Notes from the V Festival
Fresh from the V Festival this weekend, I talk about the Slim Shady and why I now feel my age.
When I heard that Eminem was going to be shuffling his little white trainers on Essex soil last year, I was overwhelmed with excitement. He hasn’t toured in the UK for years and Nick and I had tickets for his tour that was cancelled in 2006 when he was fighting his demons. Marshall Mathers was at last coming to town! And not just any town – Chelmsford, just a couple of miles away and a long way from Eight Mile.
So Slim was announced as headline act at the V Festival and I was lucky enough to get tickets in the online frenzy. I’d heard rumours about the event being a ‘teen bender’ before I went but yesterday I truly felt my age and I hate to say a little on the prudish side.

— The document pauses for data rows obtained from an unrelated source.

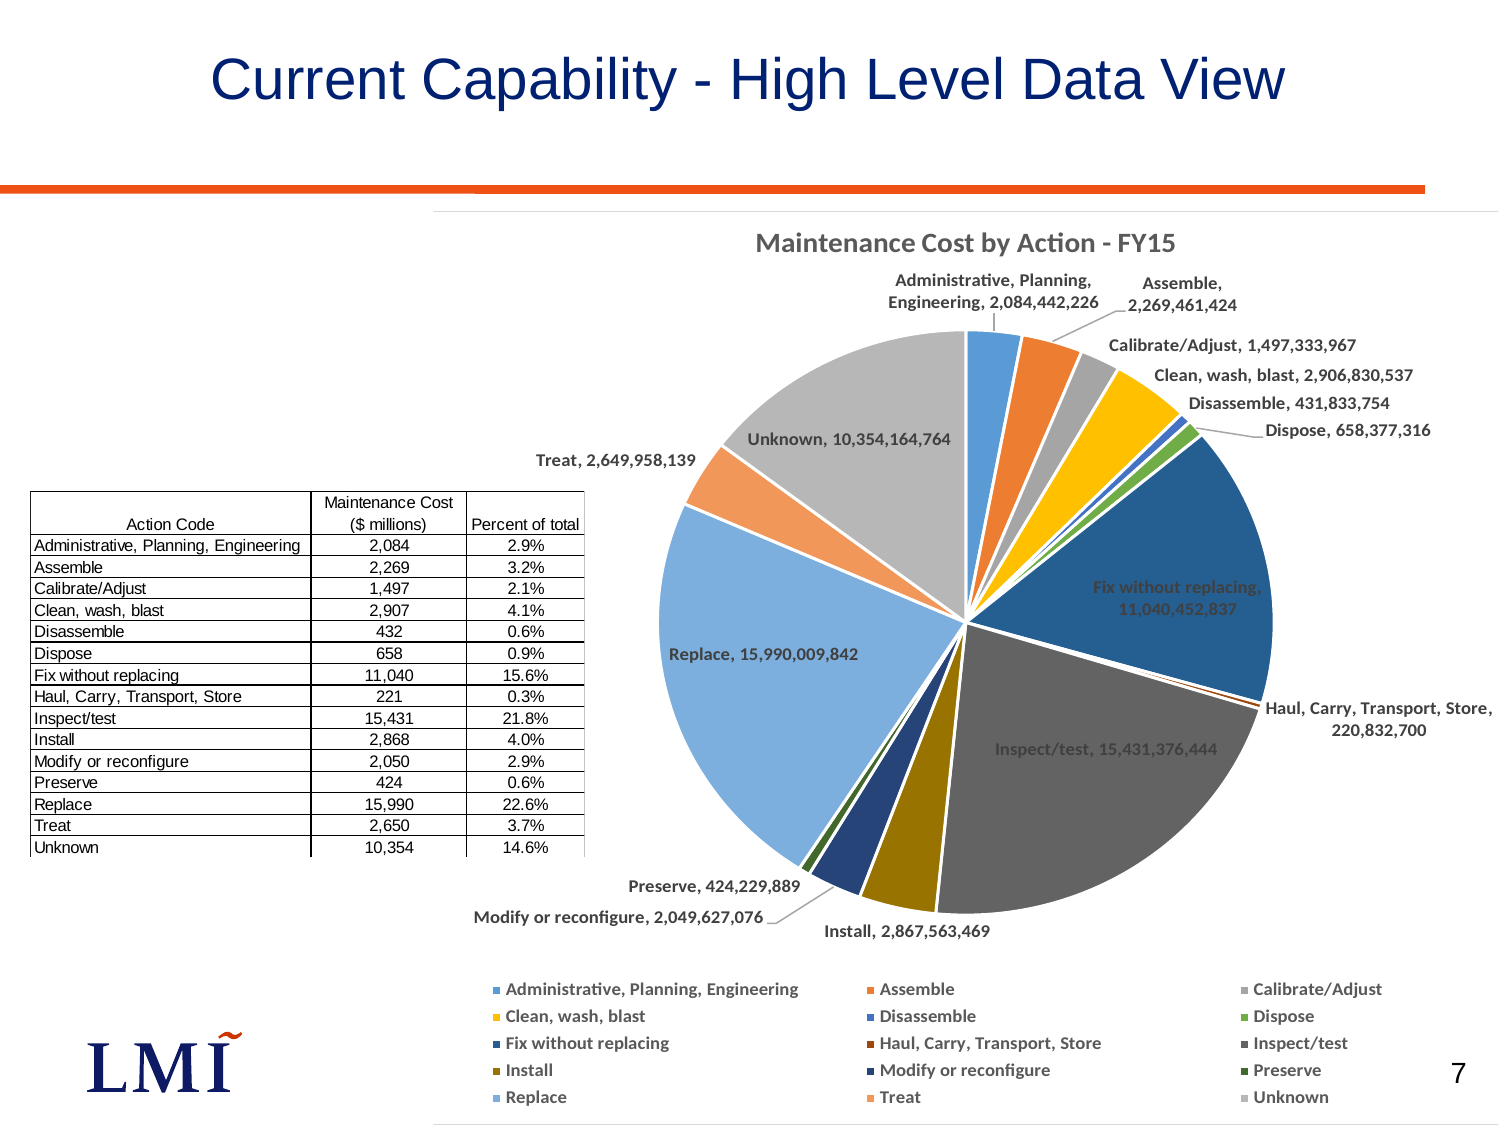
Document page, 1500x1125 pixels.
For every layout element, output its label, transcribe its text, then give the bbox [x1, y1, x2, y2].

text_box Current Capability - High Level Data View [73, 36, 1424, 224]
picture [29, 210, 1499, 1125]
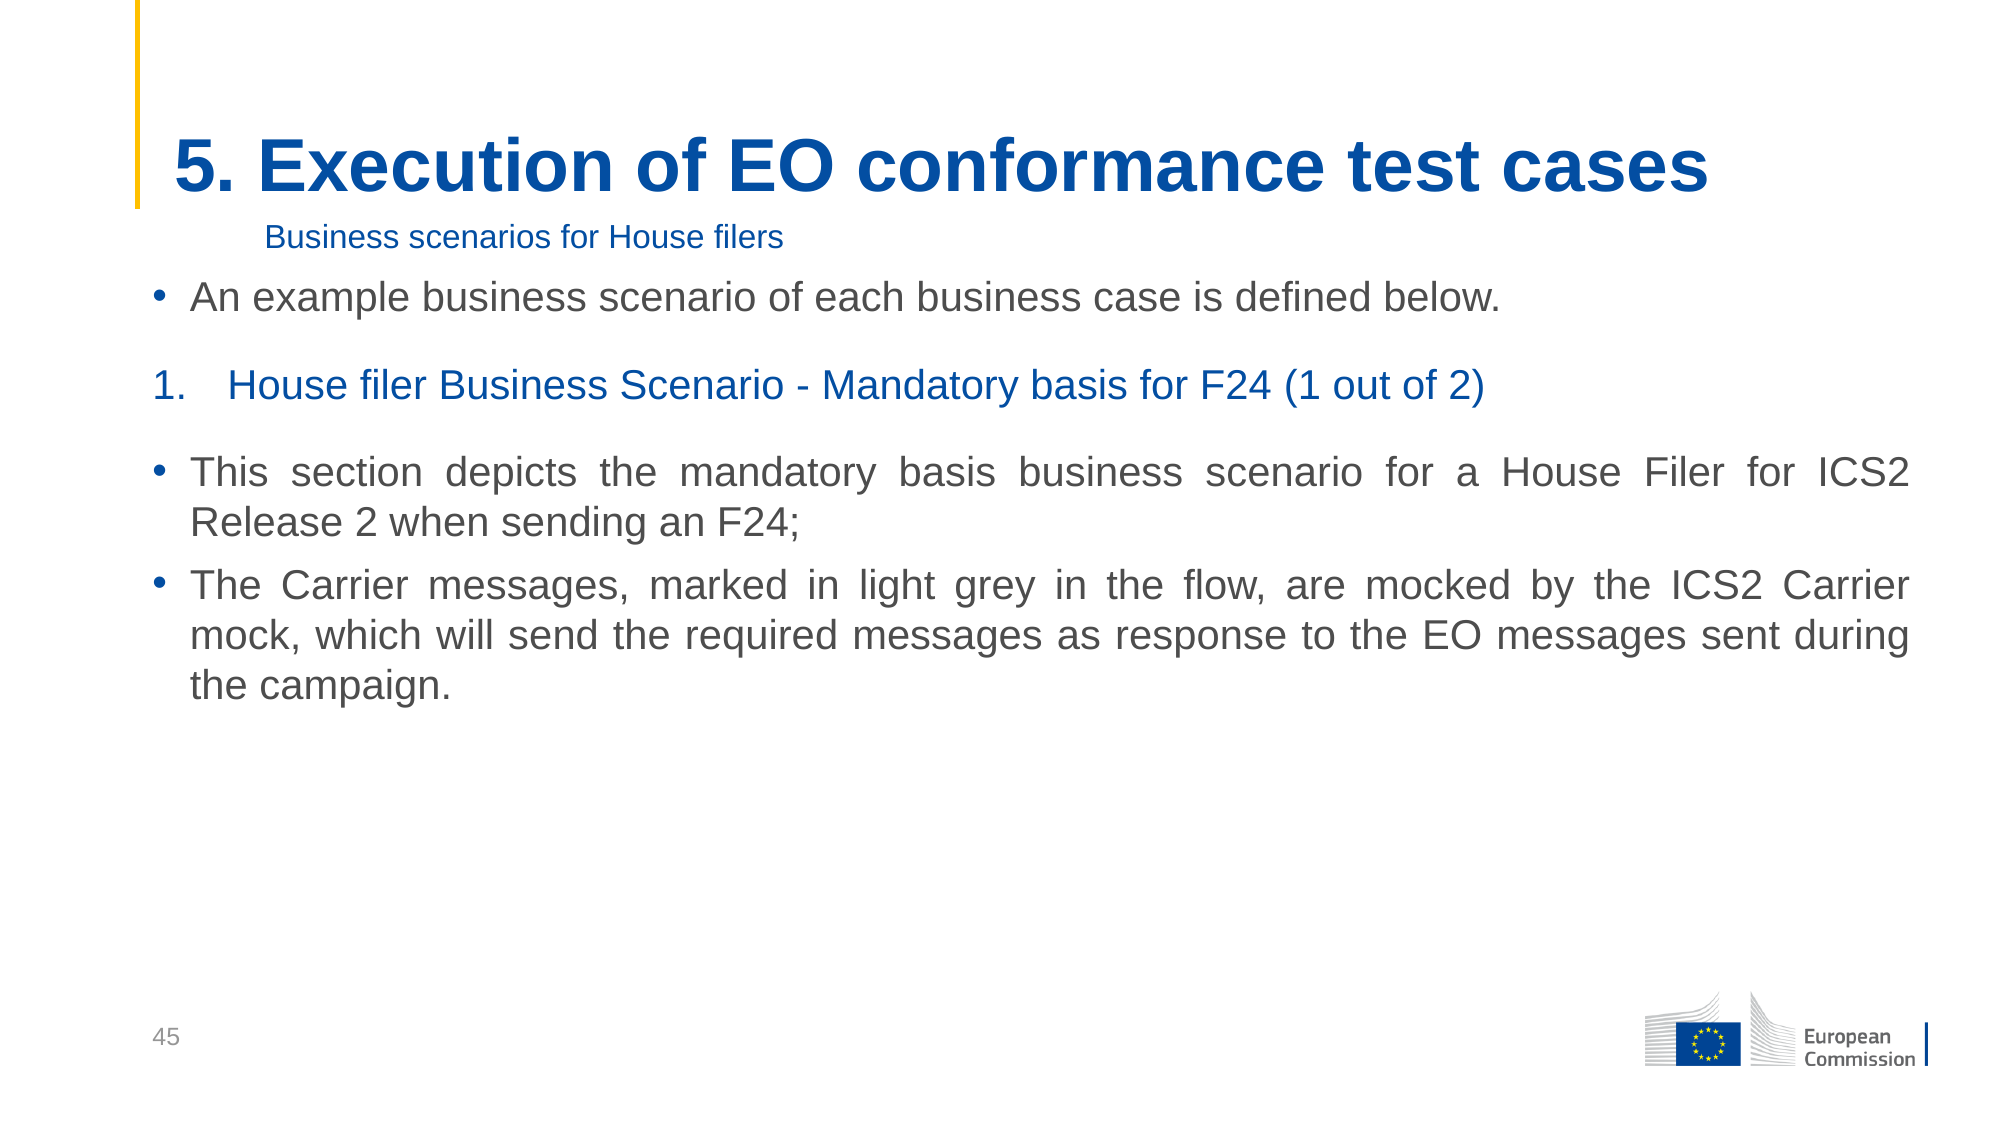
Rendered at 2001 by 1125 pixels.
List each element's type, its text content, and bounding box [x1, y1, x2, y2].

title 5. Execution of EO conformance test cases [159, 79, 1885, 208]
picture [1645, 991, 1928, 1066]
text_box Business scenarios for House filers [249, 207, 1022, 263]
list An example business scenario of each business case is defined below. House filer Business Scenario - Mandatory basis for F24 (1 out of 2) This section depicts the mandatory basis business scenario for a House Filer for ICS2 Release 2 when sending an F24; The Carrier messages, marked in light grey in the flow, are mocked by the ICS2 Carrier mock, which will send the required messages as response to the EO messages sent during the campaign. [137, 262, 1927, 1006]
slide_number 45 [137, 1005, 588, 1066]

All I can say about V is that it is ‘all the worst things about Essex’ very well cordoned-off into 600-acres of Essex country estate. Tweeny girls dressed in dangerously high-cut, infertility-inducing denim shorts and skinny, bare-chested boys with bum-fluff stubble parading in groups. Most are there with the sole purpose of ‘pulling’, boozing and drugging themselves into oblivion. Well, at least most of them.
There were many sights to behold. The young guy raving on his own to the fairground music next to the bungee jump ride – maybe he missed the huge 4Music and Virgin sponsored stages in his haze. The string of lads peeing along the fencing and the sea of Perma-tan dancing to the pied piper of chavs, Rihanna. My low point was seeing a group waving inflatable zimmers along to Manic Street Preachers (depressingly my era of music).
My friend Rachel’s son, Joe (aged 14), put it all very succinctly in his question: “Mum, why is everyone here orange?” You can see why the oddly out-of-context God Tent might make a killing on conversions at V. “Help me please God, I’ve taken too many drugs and need my Mummy, now.”
You have to tread carefully at V and after a couple of hours I could why Rach (a seasoned V-er for the music) had worn her sturdy hiking boots. The ground becomes a refuse sight of discarded munchies – squashed burgers and discarded curly chips – with the odd condom thrown in for good measure. Nice.
Then there’s the flying ‘cocktails’. Every now and then the crowd gets dowsed with an airborne plastic pint glass of either wee or Bacardi Breezer – it becomes more of a ‘Pee’ festival during the big gigs.
But it was all worth it when Eminem made his comeback on stage with his genius work and we remembered why we had really braved the day. Although I’m disappointed that the sound engineering was on the ropey side, especially for his haunting rendition of Stan (Eminem, a perfectionist, will not be happy about that). Thank ‘God Tent’ we weren’t camping!